● Excerpt provided:
In early December 2020, a federal judge for the Southern District of New York rendered a 100-page decision determining the outcome of the so-called “Black Swan” event that made headlines – Citibank’s $900 million mistake.
The Judge allowed Citibank’s mistake to go unfixed on the basis of a 30-year-old precedent relating to the principle of “discharge for value.”
In 2016, the cosmetic giant Revlon closed a 7-year $1.8 billion syndicated loan, with a maturity date of September 2023. Citibank served as the administrative agent for the loan.
In August 2020, Citibank intended to wire $7.8 million in interest payments to Revlon’s lenders and instead, following an erroneous “check” in the wrong box, wired nearly $900 million – which corresponded to the exact amount of principal and interest that Revlon owed to its lenders. While some lenders returned the money after being notified of the mistake, others opted to keep it as a prepayment of their loan.
The Hon. Judge Furman was left to decide whether Citibank was entitled to claim the money back or whether the lenders were permitted to keep it.

● Tasks to complete:
A. In the passage about Citibank's $900 million mistake, how much did Citibank mean to wire to Revlon's lenders in interest payments?
B. Carry on the passage about Citibank's $900 million mistake from where it ends.

● Given information:
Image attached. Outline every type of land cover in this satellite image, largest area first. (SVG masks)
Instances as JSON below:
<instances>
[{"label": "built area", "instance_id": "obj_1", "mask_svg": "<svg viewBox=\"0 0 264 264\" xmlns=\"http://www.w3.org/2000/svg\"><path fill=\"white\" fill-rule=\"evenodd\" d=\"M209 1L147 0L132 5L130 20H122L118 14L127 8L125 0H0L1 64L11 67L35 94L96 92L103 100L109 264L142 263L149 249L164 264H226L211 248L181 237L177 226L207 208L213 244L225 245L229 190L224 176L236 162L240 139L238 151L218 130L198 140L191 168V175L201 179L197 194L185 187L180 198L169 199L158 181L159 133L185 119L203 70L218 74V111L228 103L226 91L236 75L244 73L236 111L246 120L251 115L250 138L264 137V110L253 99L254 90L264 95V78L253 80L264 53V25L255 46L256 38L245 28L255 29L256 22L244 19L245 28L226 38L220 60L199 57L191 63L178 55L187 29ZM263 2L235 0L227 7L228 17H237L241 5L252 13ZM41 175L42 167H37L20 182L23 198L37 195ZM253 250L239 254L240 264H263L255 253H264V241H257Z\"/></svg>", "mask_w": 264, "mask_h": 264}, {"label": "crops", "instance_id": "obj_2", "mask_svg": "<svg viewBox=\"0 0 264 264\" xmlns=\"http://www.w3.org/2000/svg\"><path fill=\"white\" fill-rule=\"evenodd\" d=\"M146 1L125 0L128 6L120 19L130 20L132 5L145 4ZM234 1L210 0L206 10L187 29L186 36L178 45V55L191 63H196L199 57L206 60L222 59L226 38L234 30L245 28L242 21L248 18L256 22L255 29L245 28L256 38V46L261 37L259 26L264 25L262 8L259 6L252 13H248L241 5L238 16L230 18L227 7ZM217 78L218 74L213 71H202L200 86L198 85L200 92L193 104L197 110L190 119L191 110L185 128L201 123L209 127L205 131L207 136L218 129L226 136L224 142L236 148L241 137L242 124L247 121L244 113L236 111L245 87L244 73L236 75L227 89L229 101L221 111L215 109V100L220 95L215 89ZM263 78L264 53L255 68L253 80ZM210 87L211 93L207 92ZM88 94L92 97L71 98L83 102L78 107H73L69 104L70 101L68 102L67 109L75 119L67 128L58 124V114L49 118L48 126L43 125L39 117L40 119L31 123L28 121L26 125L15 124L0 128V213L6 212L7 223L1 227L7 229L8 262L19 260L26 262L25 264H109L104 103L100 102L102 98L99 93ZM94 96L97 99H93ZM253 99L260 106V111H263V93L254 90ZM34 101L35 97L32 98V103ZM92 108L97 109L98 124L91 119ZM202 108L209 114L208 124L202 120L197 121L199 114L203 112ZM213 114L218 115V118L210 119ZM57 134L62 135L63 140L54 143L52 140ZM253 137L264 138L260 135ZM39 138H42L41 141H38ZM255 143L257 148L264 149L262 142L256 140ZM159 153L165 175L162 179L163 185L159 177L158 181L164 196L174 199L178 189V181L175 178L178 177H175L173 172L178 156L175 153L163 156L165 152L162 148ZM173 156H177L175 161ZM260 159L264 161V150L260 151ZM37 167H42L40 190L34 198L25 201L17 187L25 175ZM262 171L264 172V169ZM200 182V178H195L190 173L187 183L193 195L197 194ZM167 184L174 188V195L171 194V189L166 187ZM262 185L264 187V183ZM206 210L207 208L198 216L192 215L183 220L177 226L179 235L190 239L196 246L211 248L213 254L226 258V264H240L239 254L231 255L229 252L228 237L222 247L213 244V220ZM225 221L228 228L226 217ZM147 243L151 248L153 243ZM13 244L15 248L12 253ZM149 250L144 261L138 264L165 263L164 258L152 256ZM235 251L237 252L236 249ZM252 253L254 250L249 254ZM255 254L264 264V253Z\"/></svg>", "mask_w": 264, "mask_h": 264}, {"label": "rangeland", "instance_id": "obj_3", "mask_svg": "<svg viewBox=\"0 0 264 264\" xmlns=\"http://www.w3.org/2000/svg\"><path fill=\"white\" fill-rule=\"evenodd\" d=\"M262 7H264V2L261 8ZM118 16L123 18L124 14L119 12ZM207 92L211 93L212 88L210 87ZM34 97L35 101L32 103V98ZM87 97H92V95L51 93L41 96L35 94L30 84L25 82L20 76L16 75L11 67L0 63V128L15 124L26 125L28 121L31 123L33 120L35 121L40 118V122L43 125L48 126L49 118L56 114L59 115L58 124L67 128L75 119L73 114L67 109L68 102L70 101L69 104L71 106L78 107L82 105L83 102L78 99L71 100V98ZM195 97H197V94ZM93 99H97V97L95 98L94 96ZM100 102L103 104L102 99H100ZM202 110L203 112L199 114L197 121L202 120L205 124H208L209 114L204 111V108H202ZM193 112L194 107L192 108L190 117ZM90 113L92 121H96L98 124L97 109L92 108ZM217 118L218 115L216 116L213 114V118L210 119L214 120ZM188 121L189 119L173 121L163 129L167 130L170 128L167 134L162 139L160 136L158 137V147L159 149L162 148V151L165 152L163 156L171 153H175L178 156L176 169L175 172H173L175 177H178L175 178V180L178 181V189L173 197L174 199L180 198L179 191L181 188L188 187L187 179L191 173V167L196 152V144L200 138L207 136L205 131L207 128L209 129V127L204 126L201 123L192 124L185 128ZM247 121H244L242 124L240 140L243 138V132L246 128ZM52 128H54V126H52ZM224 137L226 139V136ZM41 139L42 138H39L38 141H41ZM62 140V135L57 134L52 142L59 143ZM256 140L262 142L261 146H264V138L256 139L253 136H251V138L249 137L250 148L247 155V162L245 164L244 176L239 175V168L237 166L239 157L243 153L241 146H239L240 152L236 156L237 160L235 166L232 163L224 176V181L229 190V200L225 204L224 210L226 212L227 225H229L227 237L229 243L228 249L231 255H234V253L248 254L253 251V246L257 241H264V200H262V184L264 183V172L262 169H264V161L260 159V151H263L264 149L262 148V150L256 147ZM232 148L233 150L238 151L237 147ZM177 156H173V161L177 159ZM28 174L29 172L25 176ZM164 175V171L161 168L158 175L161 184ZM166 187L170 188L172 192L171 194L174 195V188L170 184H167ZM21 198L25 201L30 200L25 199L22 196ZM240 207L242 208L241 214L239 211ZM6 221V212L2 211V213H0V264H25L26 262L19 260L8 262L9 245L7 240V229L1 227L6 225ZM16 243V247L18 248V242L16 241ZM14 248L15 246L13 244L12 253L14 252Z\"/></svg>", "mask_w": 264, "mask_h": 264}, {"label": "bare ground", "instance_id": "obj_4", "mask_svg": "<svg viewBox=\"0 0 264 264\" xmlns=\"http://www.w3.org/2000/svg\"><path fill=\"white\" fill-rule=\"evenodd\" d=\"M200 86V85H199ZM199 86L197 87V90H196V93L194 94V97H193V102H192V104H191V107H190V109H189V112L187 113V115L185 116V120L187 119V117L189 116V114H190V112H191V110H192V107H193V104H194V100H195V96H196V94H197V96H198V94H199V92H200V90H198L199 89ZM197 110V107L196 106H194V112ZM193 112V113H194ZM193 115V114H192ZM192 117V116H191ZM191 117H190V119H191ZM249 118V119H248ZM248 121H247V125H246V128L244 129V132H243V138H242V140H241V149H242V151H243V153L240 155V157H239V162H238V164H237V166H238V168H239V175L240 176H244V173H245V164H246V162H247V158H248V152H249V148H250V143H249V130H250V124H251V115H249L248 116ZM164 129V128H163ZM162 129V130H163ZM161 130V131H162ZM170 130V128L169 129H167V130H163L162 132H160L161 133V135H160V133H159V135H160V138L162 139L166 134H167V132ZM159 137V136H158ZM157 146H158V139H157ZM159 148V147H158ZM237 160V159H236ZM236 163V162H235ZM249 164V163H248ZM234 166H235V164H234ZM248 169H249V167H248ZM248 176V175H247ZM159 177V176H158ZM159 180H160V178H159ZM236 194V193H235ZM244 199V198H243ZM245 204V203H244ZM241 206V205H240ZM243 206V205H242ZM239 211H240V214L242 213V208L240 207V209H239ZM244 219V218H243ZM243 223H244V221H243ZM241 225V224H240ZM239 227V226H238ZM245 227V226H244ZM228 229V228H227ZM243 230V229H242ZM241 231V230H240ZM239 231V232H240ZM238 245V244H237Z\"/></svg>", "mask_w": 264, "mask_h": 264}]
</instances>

● Answers to the tasks:
A. $7.8 million.

B.
The Court held that Citibank was not entitled to claim the money back and the lenders could keep it based on the common law “discharge for value” principle.
As a general rule, if a party does not return money that was sent to it by mistake, it will inevitably be required to return that money to the sender based on the common law concepts of unjust enrichment or conversion.
However, the leading 1991 New York Court of Appeals decision cited in support of Judge Furman’s findings presents an exception, known as discharge for value:
“When a beneficiary (1) receives money to which it is entitled and (2) has no knowledge that the money was erroneously wired, the beneficiary should not have to wonder whether it may retain the funds; rather, such a beneficiary should be able to consider the transfer of funds as a final and complete transaction, not subject to revocation.”
Ultimately, the use of this defense in the Citibank case was contingent on whether the lenders had constructive notice of Citibank’s mistake when they received the wire transfer. The lenders argued that the applicable form of constructive notice was that “reasonably should have known… that the funds had been sent by mistake.” On the other hand, Citibank asserted that it was the “inquiry” notice standard that applied, which would have required the lenders to conduct further inquiry, thus revealing the error made. However, the Court did not rule on which formulation of the constructive notice standard applied and concluded that “when the August 11th wire transfers were received, Defendants did not have constructive notice of Citibank’s mistake under either standard.”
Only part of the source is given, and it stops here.